I tell my students that considering the percentage of the U.S. population composed of immigrants from Latin America, studying the region’s people and politics really means gaining a better understanding of ourselves.
Latin American politics and economic development fascinate Professor Douglas Hecock, political science. "There is so much to study," he explains. "And most of these democracies are fairly young. It's interesting to see who benefits from the electoral process and why."
Educational reform is of particular interest to Hecock. It's a common assumption that democratization leads to better education, he says, because improvements in education are widely popular. However, his research shows that in Mexico this is clearly not the case.
Hecock explains that powerful and corrupt special-interest groups to whom newly elected leaders are especially vulnerable have consistently hijacked reforms in Mexico. Resources are diverted, cosmetic fixes emphasized, and education for the masses suffers.
International industries that build manufacturing plants and seek cheap, low-skilled labor only exacerbate the problem. "But," asks Hecock, "shouldn't a pool of well-educated workers also be attractive to investors?" He argues that investment in sectors that use highly skilled labor would contribute to broad-based economic development and could even lead to improvements in the quality of Mexico's democracy. "The politics of improving education are therefore a high-stakes game."
In the 1990s, Hecock says, there was a strong U.S. focus on investment and development in Latin America. After 9/11, the country's resources shifted towards the Middle East and Asia. Although the U.S still considers Mexico a strong economic partner, Hecock sees much more potential in the region and says he's glad to see students taking an increased interest in Mexico and Latin America in general.

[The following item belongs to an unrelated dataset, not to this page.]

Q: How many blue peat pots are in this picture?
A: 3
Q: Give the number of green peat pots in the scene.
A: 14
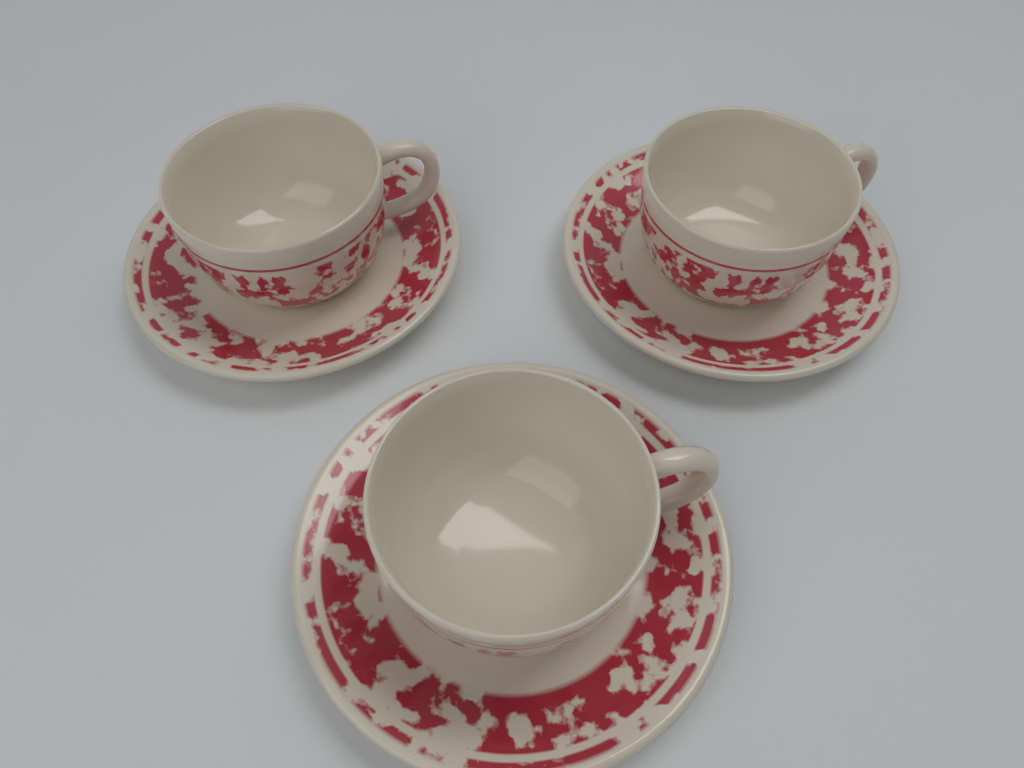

As director of the Latin American Studies program, Hecock works with affiliated faculty from a range of disciplines including sociology and anthropology, Spanish, history and international relations. The faculty encourage students to study abroad and participate in service-learning trips. Destinations have included Nicaragua, Argentina, Costa Rica, Chile, Brazil and Ecuador. "I tell my students that considering the percentage of the U.S. population composed of immigrants from Latin America, studying the region's people and politics really means gaining a better understanding of ourselves."